Stored data:
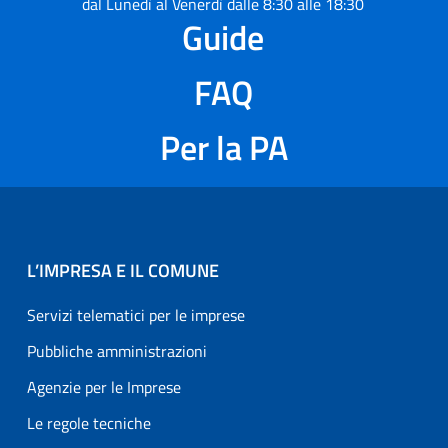
dal Lunedì al Venerdì dalle 8:30 alle 18:30
Guide
FAQ
Per la PA
L’IMPRESA E IL COMUNE
Servizi telematici per le imprese
Pubbliche amministrazioni
Agenzie per le Imprese
Le regole tecniche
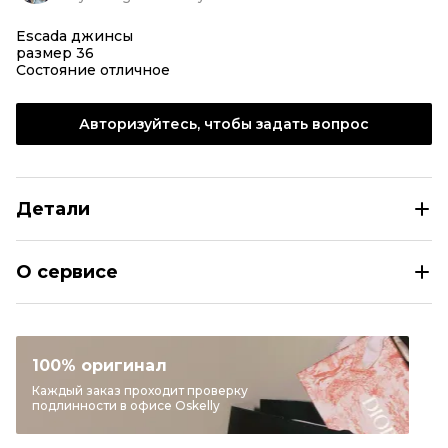
Escada джинсы
размер 36
Состояние отличное
Авторизуйтесь, чтобы задать вопрос
Детали
ESCADA Серые хлопковые джинсы клеш
О сервисе
Размер
EU 36
Раздел
Женское
Категория
Расклешенные джинсы
100% оригинал
Бренд
ESCADA
Каждый заказ проходит проверку
подлинности в офисе Oskelly
Цвет
Серый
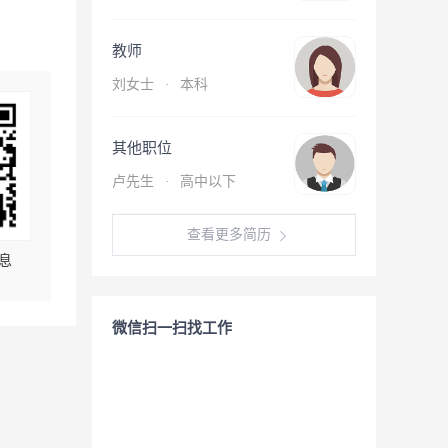
教师
刘女士
·
本科
其他职位
卢先生
·
高中以下
查看更多简历
息
微信扫一扫找工作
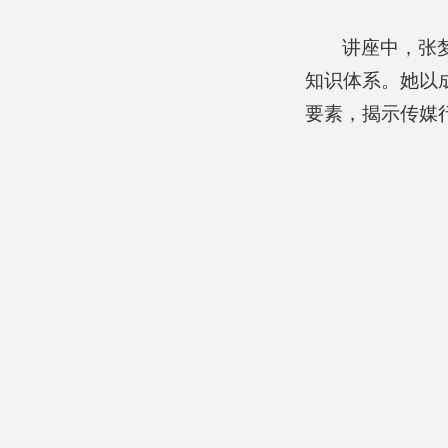
讲座中，张
知识体系。她以
要素，揭示传媒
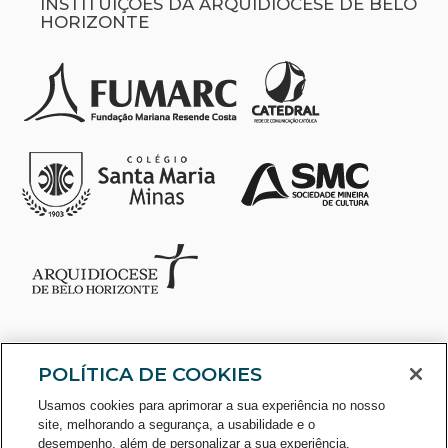
INSTITUIÇÕES DA ARQUIDIOCESE DE BELO
HORIZONTE
POLÍTICA DE COOKIES
Usamos cookies para aprimorar a sua experiência no nosso
site, melhorando a segurança, a usabilidade e o
desempenho, além de personalizar a sua experiência,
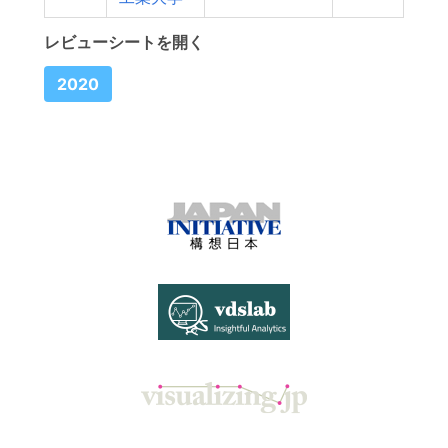
レビューシートを開く
2020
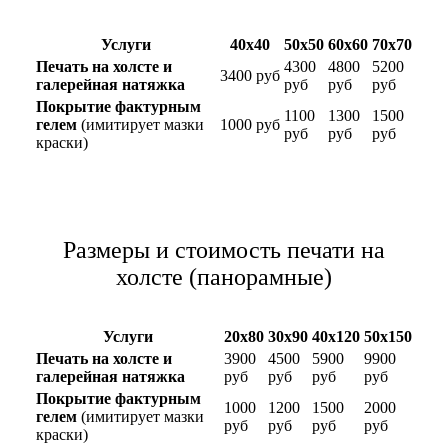
Услуги
40х40
50х50
60х60
70х70
Печать на холсте и
4300
4800
5200
3400 руб
галерейная натяжка
руб
руб
руб
Покрытие фактурным
1100
1300
1500
гелем
(имитирует мазки
1000 руб
руб
руб
руб
краски)
Размеры и стоимость печати на
холсте (панорамные)
Услуги
20х80
30х90
40х120
50х150
Печать на холсте и
3900
4500
5900
9900
галерейная натяжка
руб
руб
руб
руб
Покрытие фактурным
1000
1200
1500
2000
гелем
(имитирует мазки
руб
руб
руб
руб
краски)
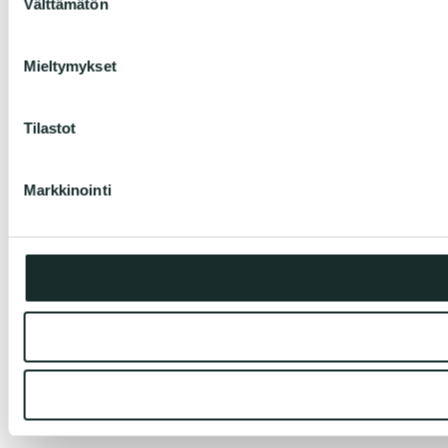
Välttämätön
valinta
Mieltymykset
Tilastot
Markkinointi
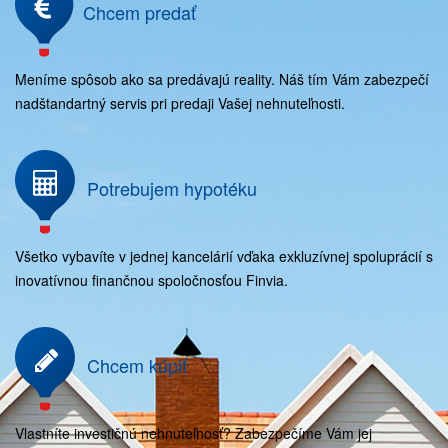
Chcem predať
Meníme spôsob ako sa predávajú reality. Náš tím Vám zabezpečí
nadštandartný servis pri predaji Vašej nehnuteľnosti.
Potrebujem hypotéku
Všetko vybavíte v jednej kancelárií vďaka exkluzívnej spoluprácií s
inovatívnou finančnou spoločnosťou Finvia.
Chcem kúpiť
Vlastníte investičnú nehnuteľnosť? Zabezpečíme Vám jej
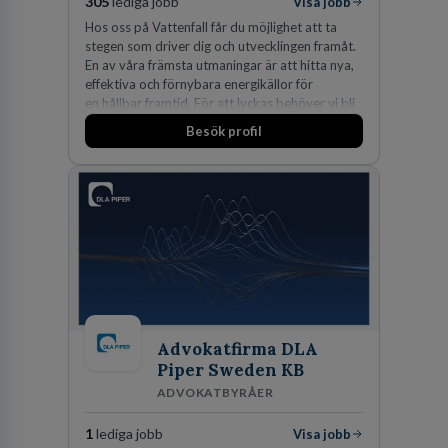
305
lediga jobb
Visa jobb
Hos oss på Vattenfall får du möjlighet att ta
stegen som driver dig och utvecklingen framåt.
En av våra främsta utmaningar är att hitta nya,
effektiva och förnybara energikällor för
en hållbar framtid. För att lyckas behöver vi bli
fler medarbetare som vill göra skillnad.
Besök profil
Advokatfirma DLA
Piper Sweden KB
ADVOKATBYRÅER
1
lediga jobb
Visa jobb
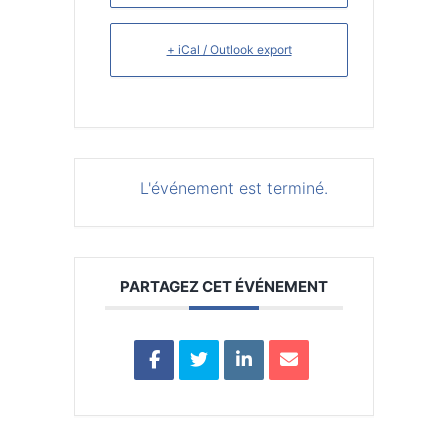
+ iCal / Outlook export
L'événement est terminé.
PARTAGEZ CET ÉVÉNEMENT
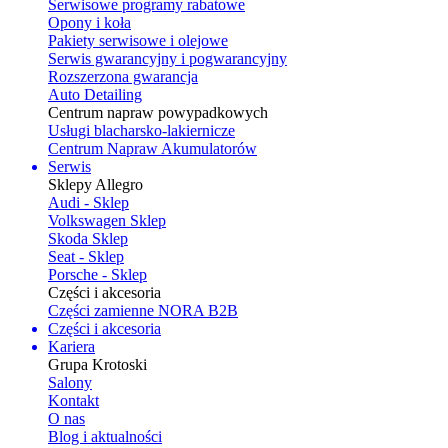
Serwisowe programy rabatowe
Opony i koła
Pakiety serwisowe i olejowe
Serwis gwarancyjny i pogwarancyjny
Rozszerzona gwarancja
Auto Detailing
Centrum napraw powypadkowych
Usługi blacharsko-lakiernicze
Centrum Napraw Akumulatorów
Serwis
Sklepy Allegro
Audi - Sklep
Volkswagen Sklep
Skoda Sklep
Seat - Sklep
Porsche - Sklep
Części i akcesoria
Części zamienne NORA B2B
Części i akcesoria
Kariera
Grupa Krotoski
Salony
Kontakt
O nas
Blog i aktualności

> [ABOUT THIS EXERCISE]: Repeat precisely the lines of the data starting at the one containing "Centrum napraw powypadkowych", last line included.

> [SOLUTION]:
Centrum napraw powypadkowych
Usługi blacharsko-lakiernicze
Centrum Napraw Akumulatorów
Serwis
Sklepy Allegro
Audi - Sklep
Volkswagen Sklep
Skoda Sklep
Seat - Sklep
Porsche - Sklep
Części i akcesoria
Części zamienne NORA B2B
Części i akcesoria
Kariera
Grupa Krotoski
Salony
Kontakt
O nas
Blog i aktualności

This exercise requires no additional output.